→ What to produce
Could you copy the lines below word for word, starting at the line that has "locality: Colonial Beach." and running through the last line, with the pictures left out?
━━━ Recorded information
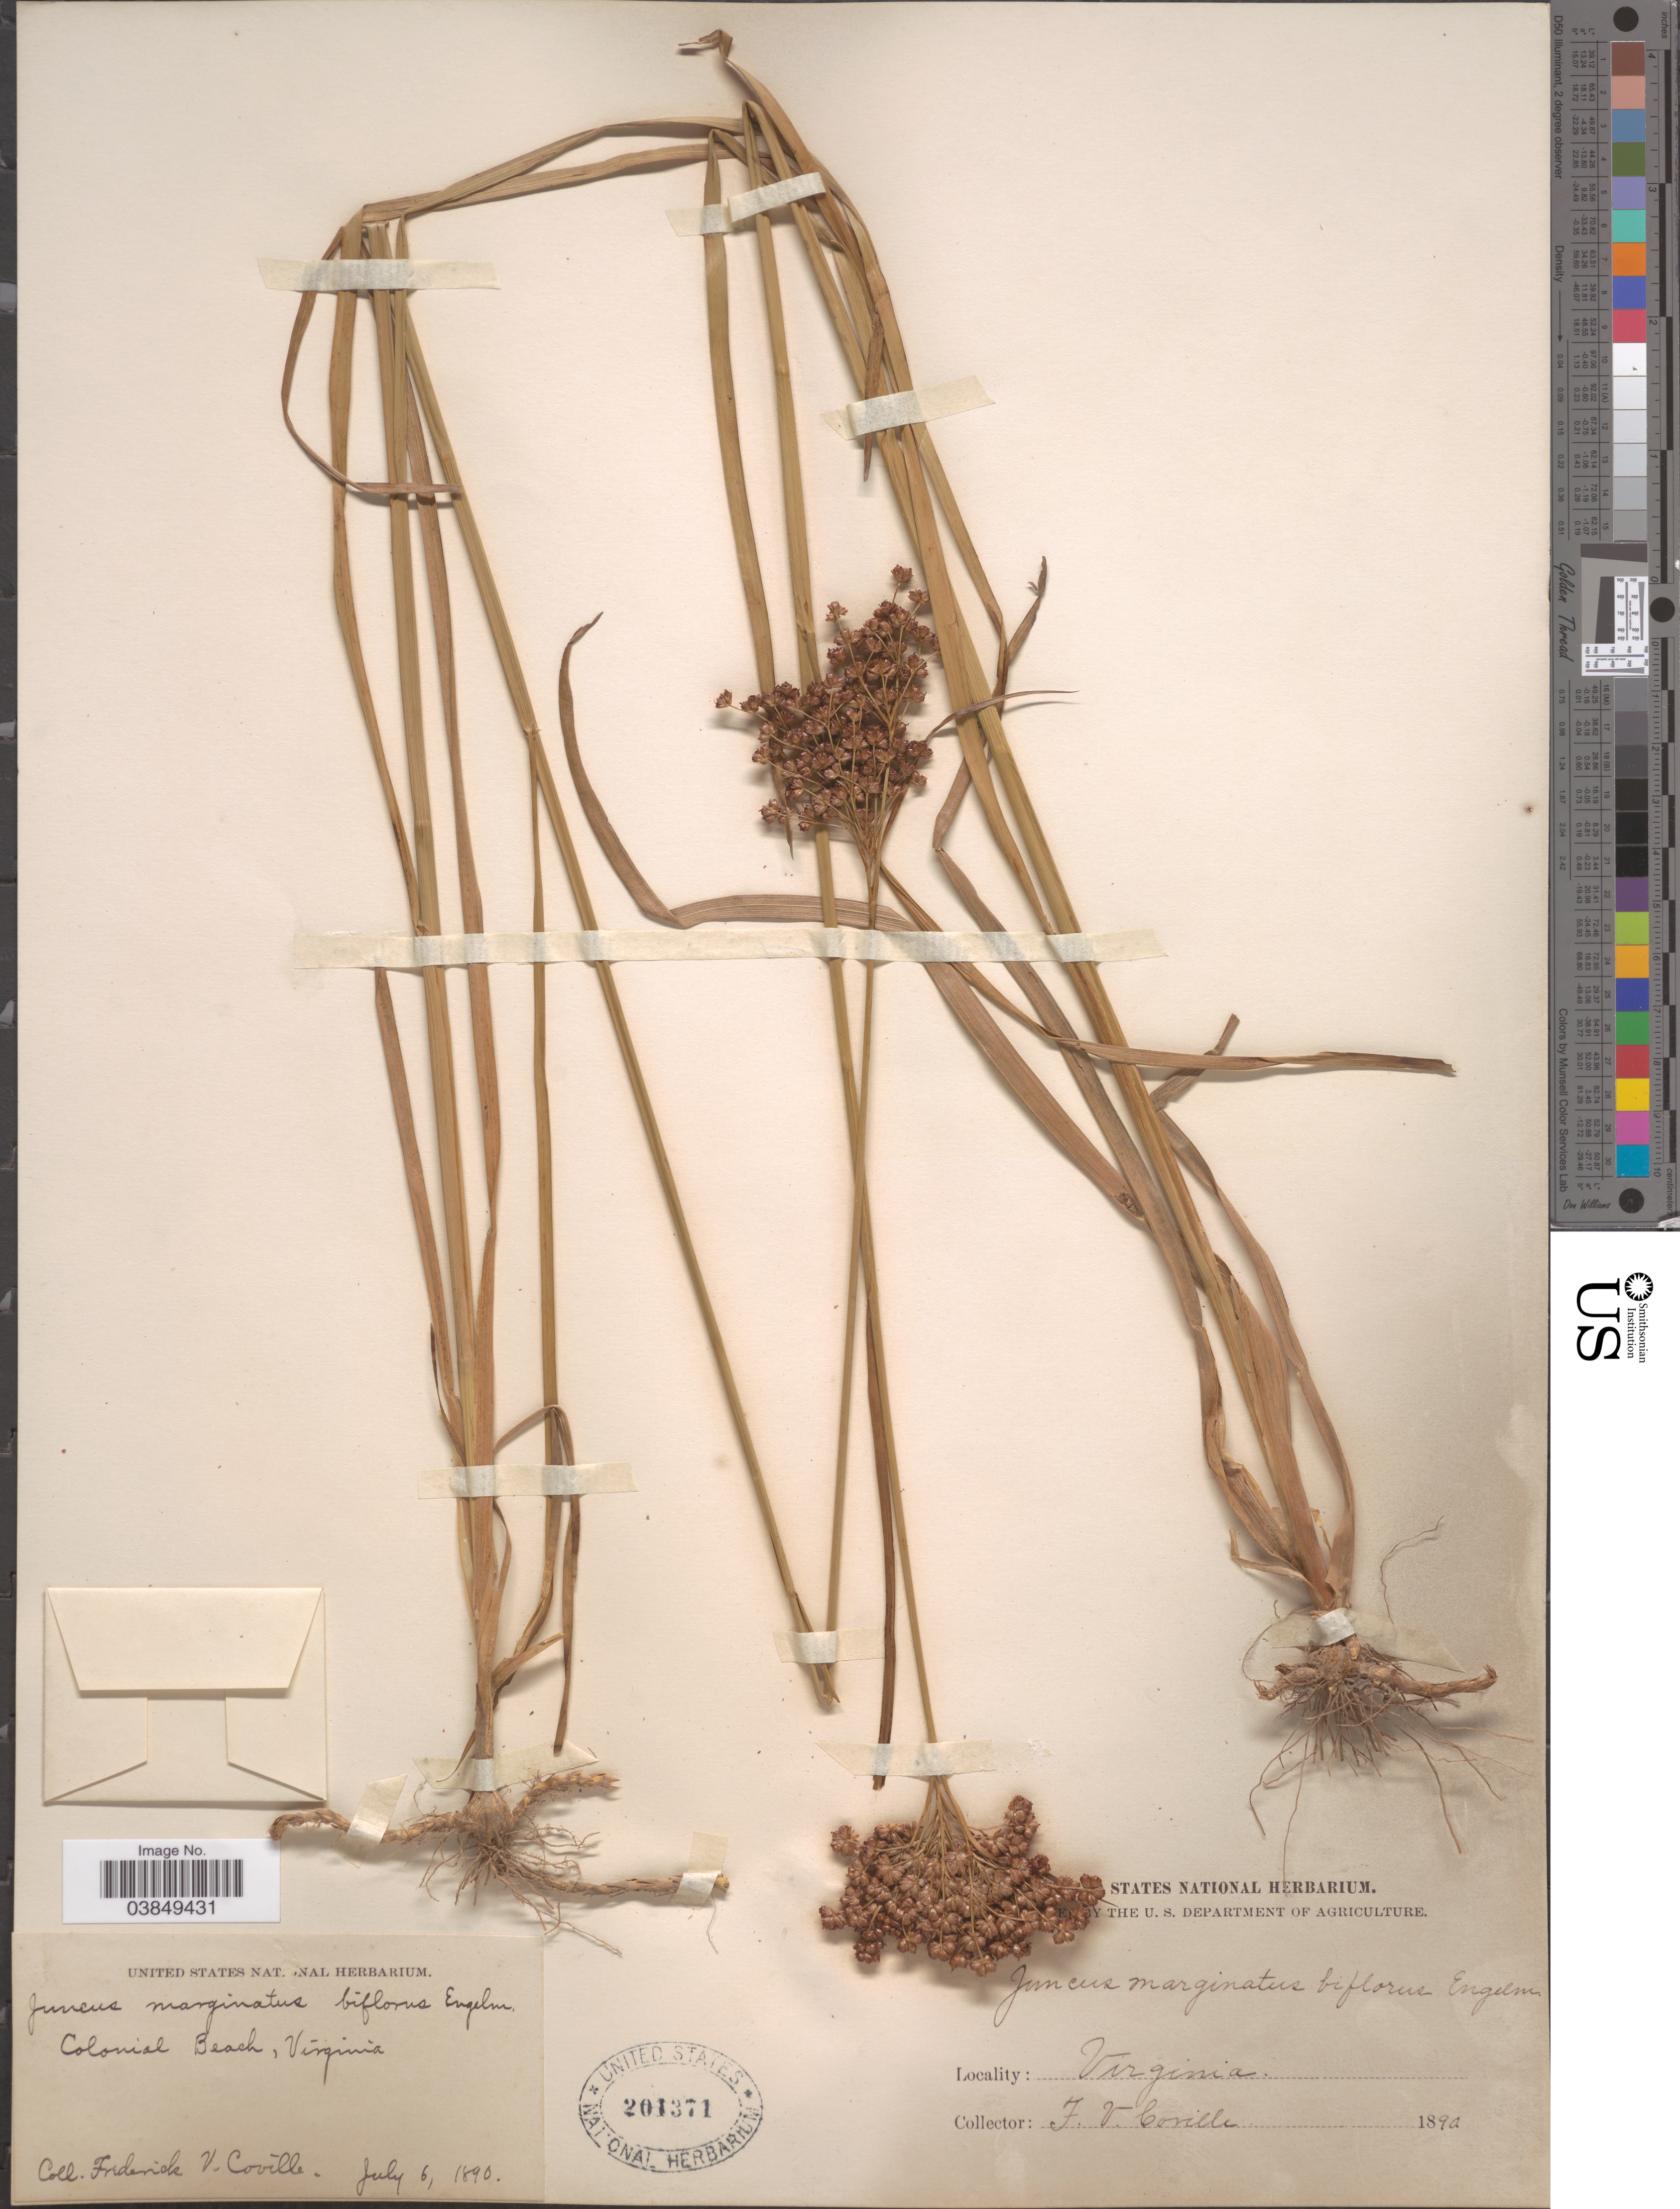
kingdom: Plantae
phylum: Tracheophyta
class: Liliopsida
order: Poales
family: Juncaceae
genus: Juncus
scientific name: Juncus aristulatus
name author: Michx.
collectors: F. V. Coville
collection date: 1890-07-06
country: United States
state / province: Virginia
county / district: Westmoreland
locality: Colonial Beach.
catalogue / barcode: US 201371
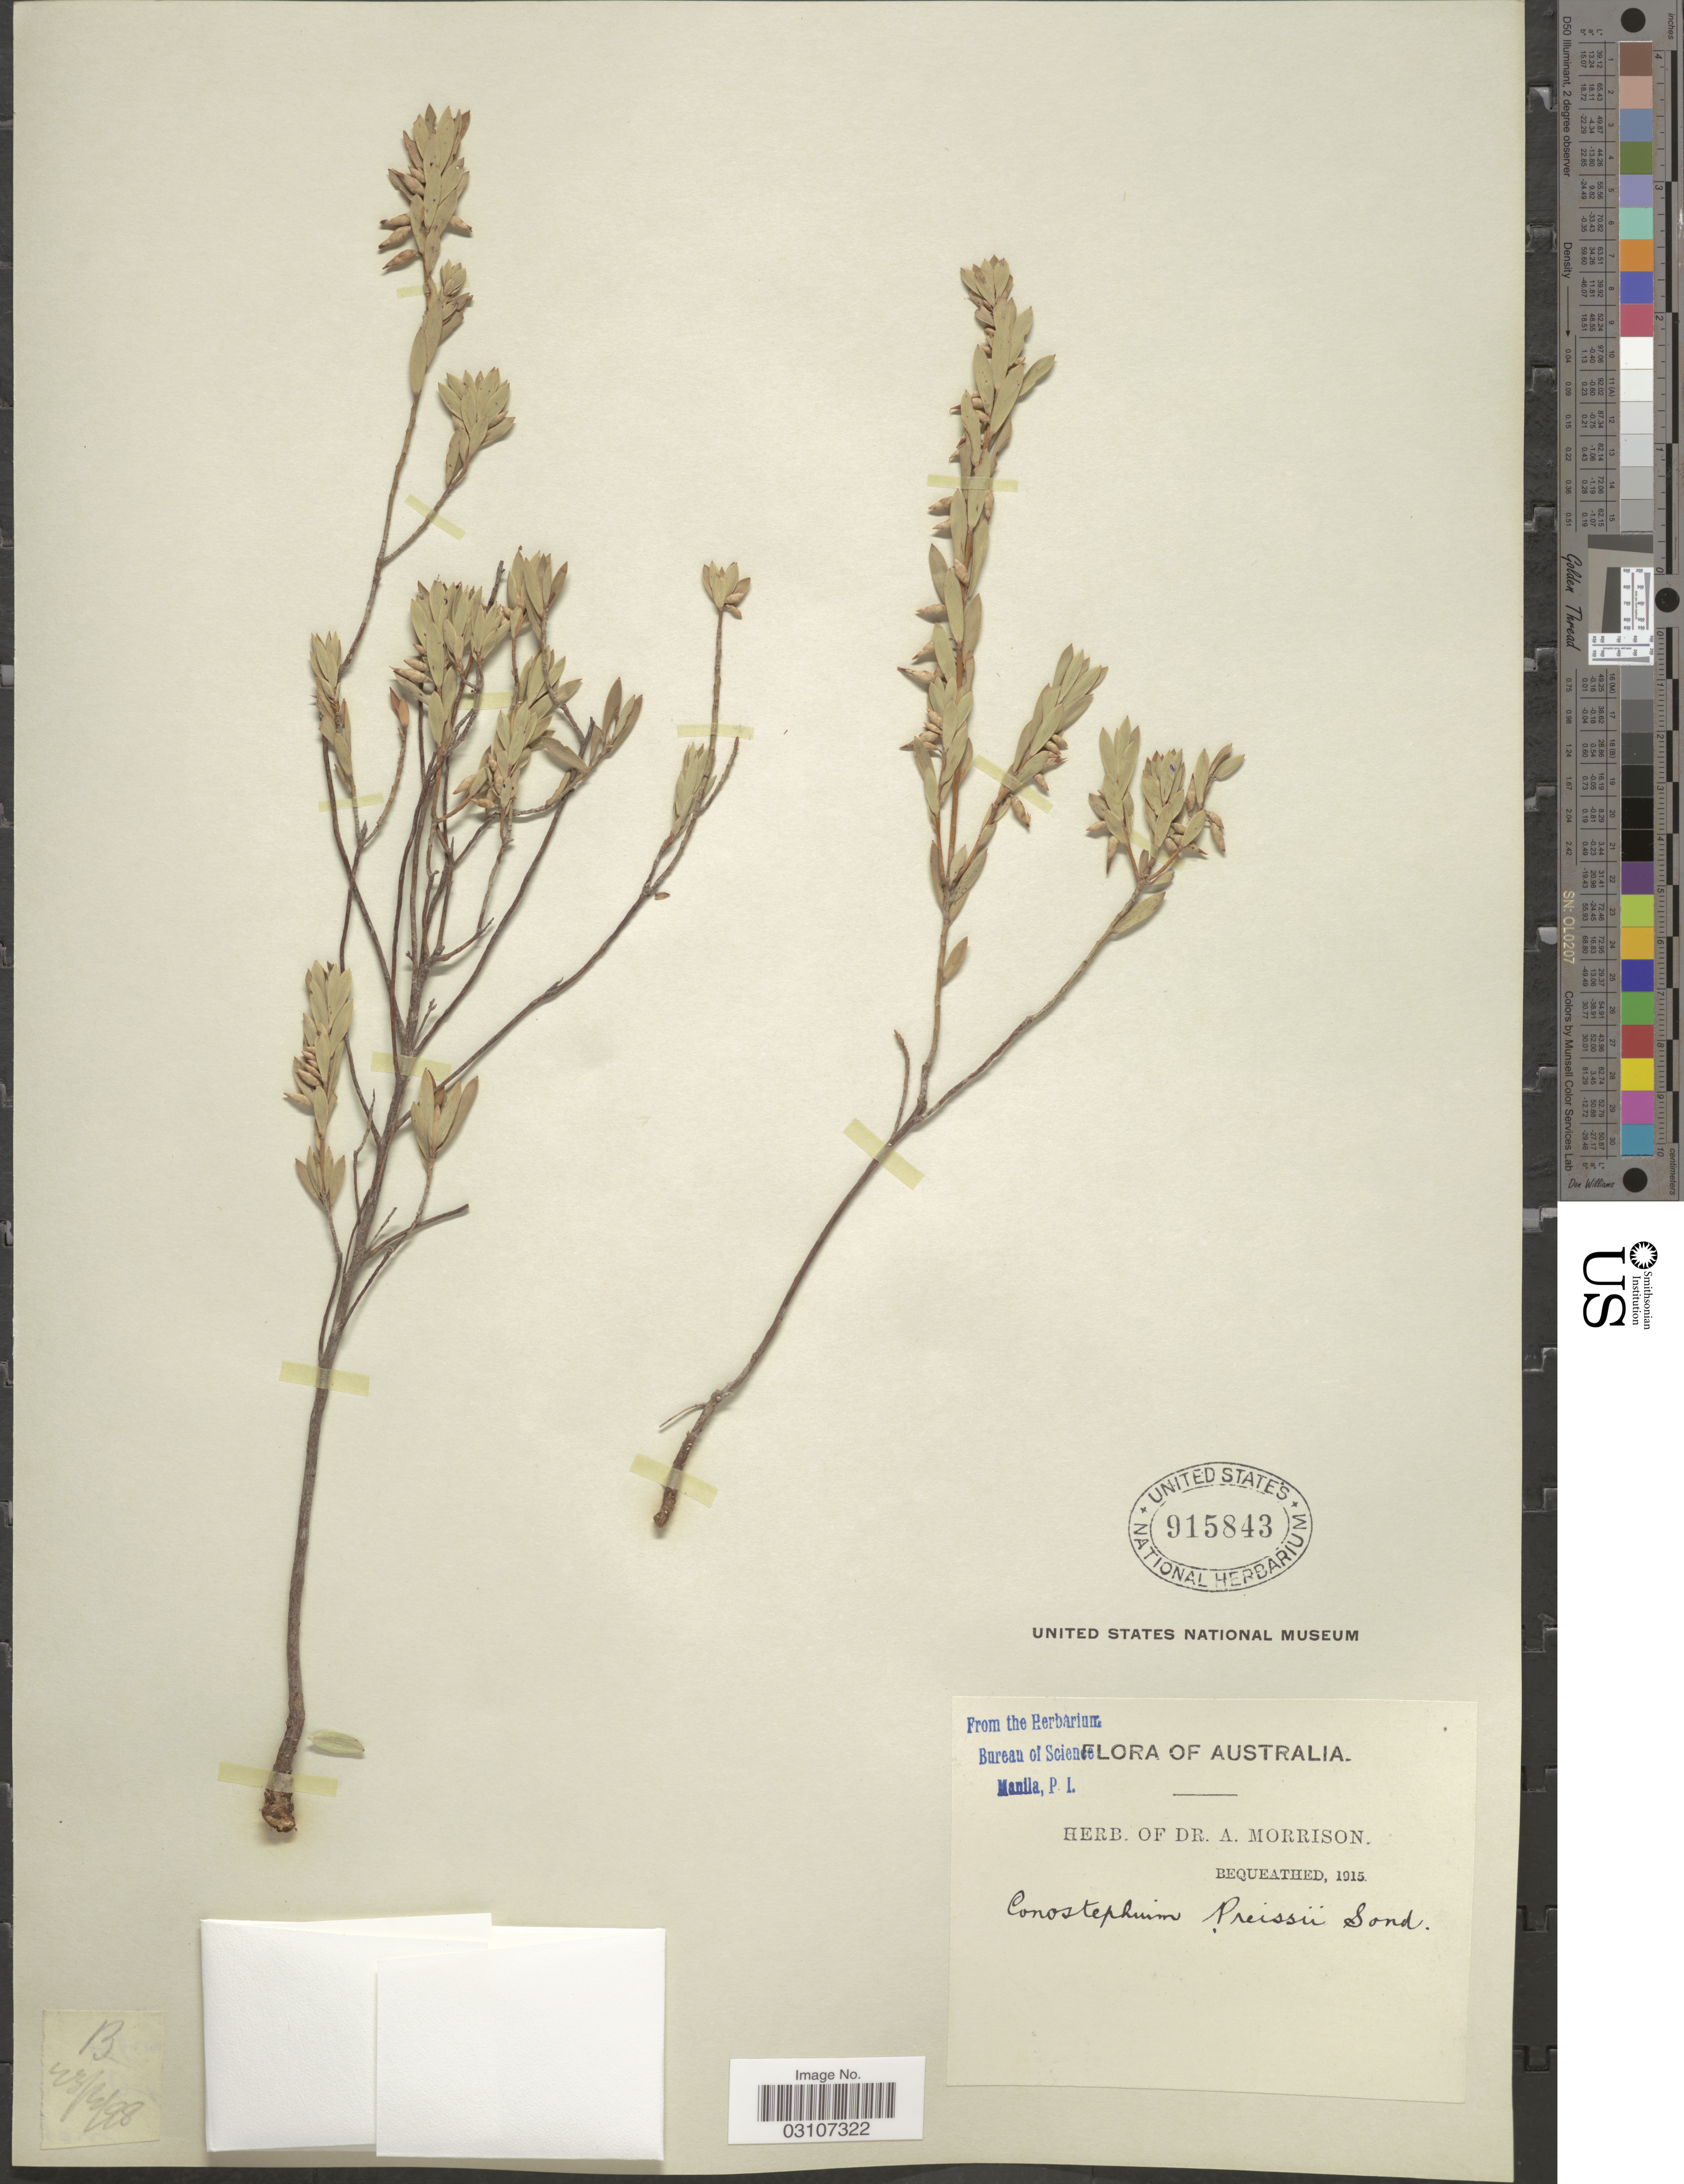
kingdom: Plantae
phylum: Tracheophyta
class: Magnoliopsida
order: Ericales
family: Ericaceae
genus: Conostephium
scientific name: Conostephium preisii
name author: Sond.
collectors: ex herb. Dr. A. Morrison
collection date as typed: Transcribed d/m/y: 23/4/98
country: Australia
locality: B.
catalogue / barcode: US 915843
━━━━━━
→ Exercise output
locality: Colonial Beach.
catalogue / barcode: US 201371
kingdom: Plantae
phylum: Tracheophyta
class: Magnoliopsida
order: Ericales
family: Ericaceae
genus: Conostephium
scientific name: Conostephium preisii
name author: Sond.
collectors: ex herb. Dr. A. Morrison
collection date as typed: Transcribed d/m/y: 23/4/98
country: Australia
locality: B.
catalogue / barcode: US 915843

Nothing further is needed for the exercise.